- **TASK DIRECTIONS**
Each record that follows should be duplicated exactly, except for its pictures.

------ DATA SHOWN ------

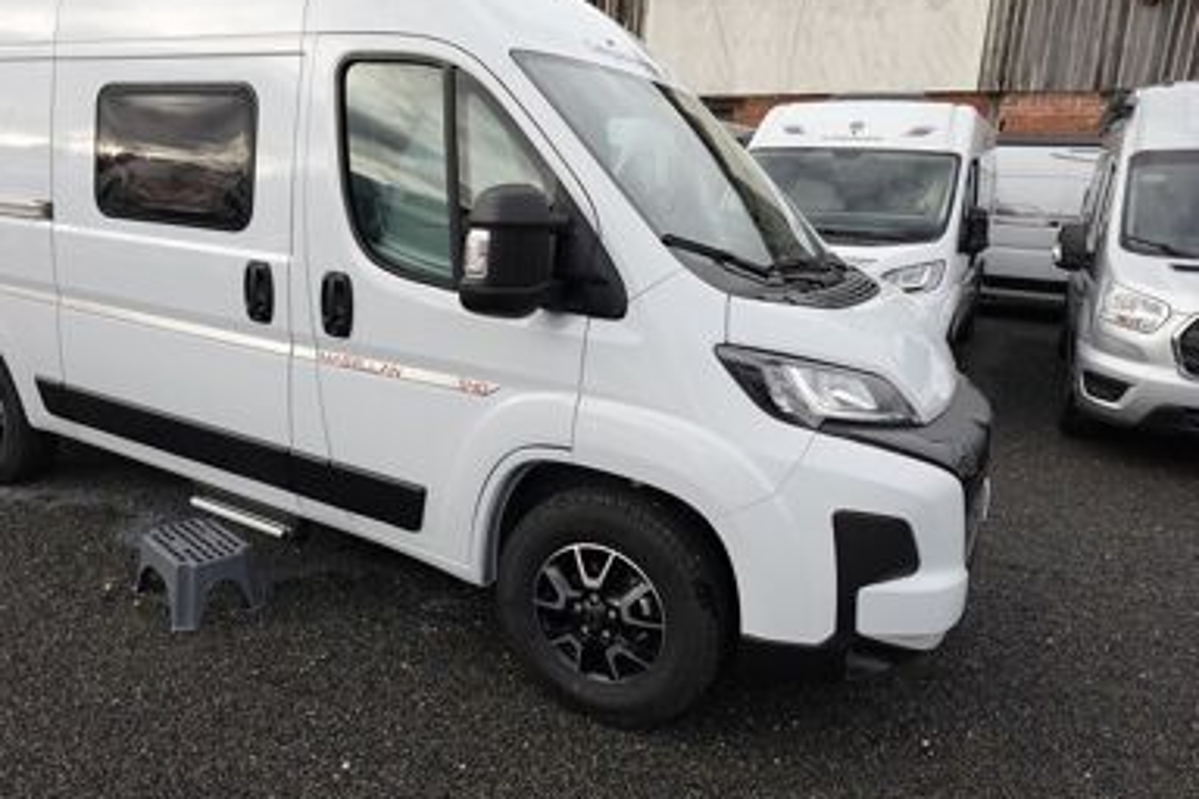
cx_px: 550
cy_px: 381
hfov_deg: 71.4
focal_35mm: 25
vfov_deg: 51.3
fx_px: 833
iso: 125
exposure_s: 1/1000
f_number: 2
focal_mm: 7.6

------

- **SOLUTION**
cx_px: 550
cy_px: 381
hfov_deg: 71.4
focal_35mm: 25
vfov_deg: 51.3
fx_px: 833
iso: 125
exposure_s: 1/1000
f_number: 2
focal_mm: 7.6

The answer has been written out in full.